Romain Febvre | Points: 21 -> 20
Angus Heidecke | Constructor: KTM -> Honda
───
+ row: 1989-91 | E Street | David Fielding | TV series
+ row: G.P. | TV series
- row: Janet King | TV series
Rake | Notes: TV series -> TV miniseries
───
Show every line of the records that contains the string "series", matching case exactly.

### Task answer:
+ row: 1989-91 | E Street | David Fielding | TV series
+ row: G.P. | TV series
- row: Janet King | TV series
Rake | Notes: TV series -> TV miniseries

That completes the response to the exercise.